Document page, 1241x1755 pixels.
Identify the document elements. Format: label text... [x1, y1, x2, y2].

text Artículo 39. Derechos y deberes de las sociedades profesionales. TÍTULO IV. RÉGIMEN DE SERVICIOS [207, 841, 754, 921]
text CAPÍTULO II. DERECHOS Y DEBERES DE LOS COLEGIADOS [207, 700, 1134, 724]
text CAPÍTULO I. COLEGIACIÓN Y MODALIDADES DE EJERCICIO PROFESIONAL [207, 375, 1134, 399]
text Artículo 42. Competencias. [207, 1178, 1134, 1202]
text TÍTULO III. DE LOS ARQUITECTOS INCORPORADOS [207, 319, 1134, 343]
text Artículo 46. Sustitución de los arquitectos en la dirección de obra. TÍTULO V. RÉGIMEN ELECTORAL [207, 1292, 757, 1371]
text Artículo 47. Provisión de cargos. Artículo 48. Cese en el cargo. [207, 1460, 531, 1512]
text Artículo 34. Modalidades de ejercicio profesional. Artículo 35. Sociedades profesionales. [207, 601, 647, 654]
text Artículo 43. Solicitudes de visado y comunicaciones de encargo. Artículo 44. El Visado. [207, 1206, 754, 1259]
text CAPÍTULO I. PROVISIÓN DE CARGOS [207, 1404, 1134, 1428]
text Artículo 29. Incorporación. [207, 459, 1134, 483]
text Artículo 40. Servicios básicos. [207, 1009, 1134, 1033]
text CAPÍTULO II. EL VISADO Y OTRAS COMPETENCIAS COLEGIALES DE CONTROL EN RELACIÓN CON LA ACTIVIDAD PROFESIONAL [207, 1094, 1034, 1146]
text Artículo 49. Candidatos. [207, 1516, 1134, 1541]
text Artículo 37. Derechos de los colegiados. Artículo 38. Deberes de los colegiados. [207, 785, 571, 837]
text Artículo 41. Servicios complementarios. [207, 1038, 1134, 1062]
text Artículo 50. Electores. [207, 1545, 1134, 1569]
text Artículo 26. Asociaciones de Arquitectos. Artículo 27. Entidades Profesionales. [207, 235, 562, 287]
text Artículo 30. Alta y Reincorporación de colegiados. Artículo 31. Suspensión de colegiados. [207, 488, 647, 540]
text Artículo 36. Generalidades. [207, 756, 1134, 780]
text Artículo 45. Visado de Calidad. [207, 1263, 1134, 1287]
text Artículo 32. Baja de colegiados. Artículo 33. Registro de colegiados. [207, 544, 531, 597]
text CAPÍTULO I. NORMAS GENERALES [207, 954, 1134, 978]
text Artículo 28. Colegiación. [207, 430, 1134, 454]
* * *
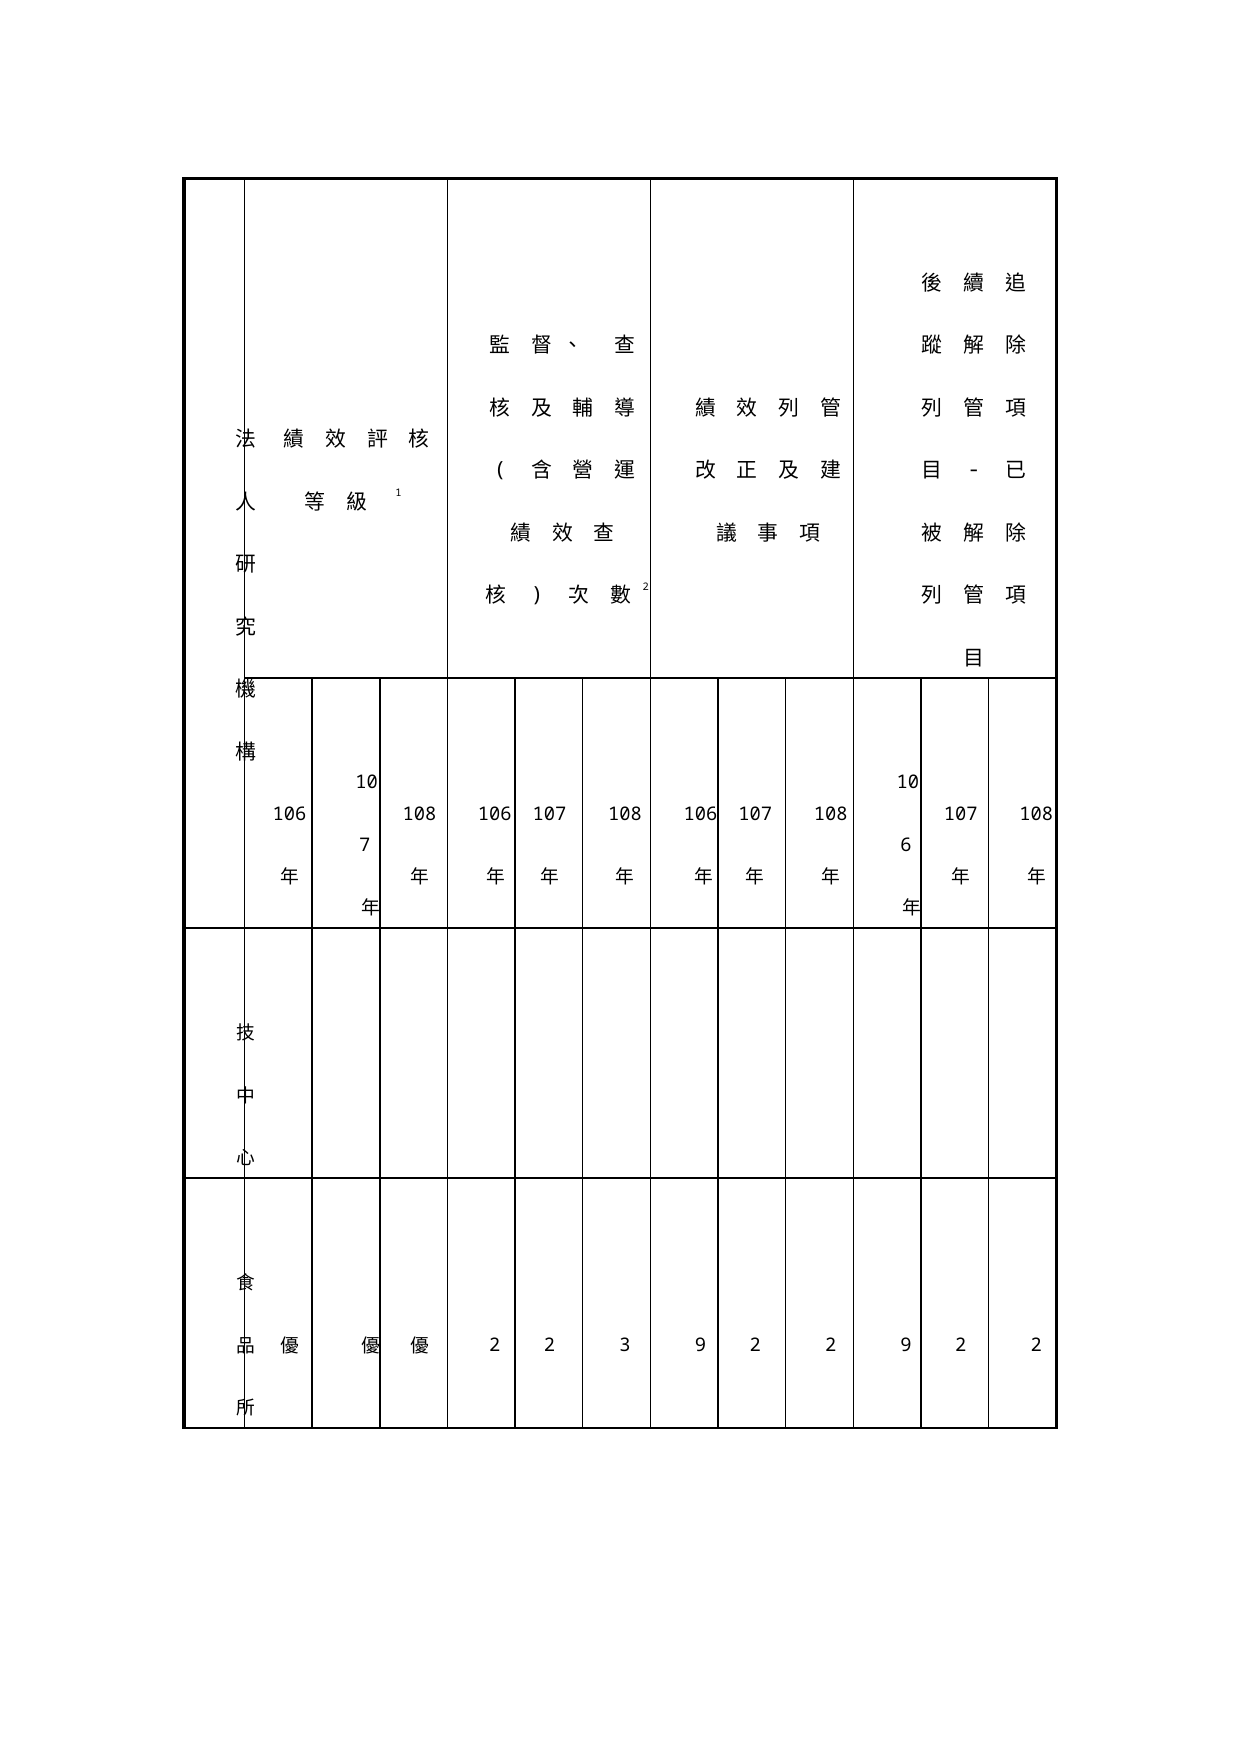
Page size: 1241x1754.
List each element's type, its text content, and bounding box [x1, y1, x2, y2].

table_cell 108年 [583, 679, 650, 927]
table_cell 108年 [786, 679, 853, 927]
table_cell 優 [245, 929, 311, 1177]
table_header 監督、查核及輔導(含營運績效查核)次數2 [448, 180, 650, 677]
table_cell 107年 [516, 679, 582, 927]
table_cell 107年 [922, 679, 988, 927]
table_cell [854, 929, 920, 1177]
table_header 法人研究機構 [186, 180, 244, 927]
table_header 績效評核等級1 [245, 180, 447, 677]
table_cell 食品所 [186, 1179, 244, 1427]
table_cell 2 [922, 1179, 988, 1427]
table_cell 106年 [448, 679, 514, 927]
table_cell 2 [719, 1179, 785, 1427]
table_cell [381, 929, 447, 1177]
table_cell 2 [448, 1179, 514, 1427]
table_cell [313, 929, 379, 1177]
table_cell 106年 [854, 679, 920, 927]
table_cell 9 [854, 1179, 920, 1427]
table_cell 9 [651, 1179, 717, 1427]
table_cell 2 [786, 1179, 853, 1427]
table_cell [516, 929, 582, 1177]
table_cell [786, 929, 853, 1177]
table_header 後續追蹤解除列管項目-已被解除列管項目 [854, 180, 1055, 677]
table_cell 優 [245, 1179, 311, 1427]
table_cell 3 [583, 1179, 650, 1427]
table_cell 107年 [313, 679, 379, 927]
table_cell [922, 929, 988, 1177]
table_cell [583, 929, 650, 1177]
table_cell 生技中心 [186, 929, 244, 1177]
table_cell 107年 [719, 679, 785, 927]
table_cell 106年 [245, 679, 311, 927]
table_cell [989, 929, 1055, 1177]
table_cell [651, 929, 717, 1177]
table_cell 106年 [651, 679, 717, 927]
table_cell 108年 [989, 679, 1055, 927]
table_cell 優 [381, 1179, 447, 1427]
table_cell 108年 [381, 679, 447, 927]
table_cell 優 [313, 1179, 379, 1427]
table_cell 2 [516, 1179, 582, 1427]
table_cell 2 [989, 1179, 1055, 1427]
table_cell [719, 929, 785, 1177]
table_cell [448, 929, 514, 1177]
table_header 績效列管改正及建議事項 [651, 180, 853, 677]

**Exercise goal**. Copy the lines above word for word, starting with the line that contains "Page size: 1241x1754." and going on through the line that contains "List each element's".

**Written response**.
Page size: 1241x1754.
List each element's type, its text content, and bounding box [x1, y1, x2, y2].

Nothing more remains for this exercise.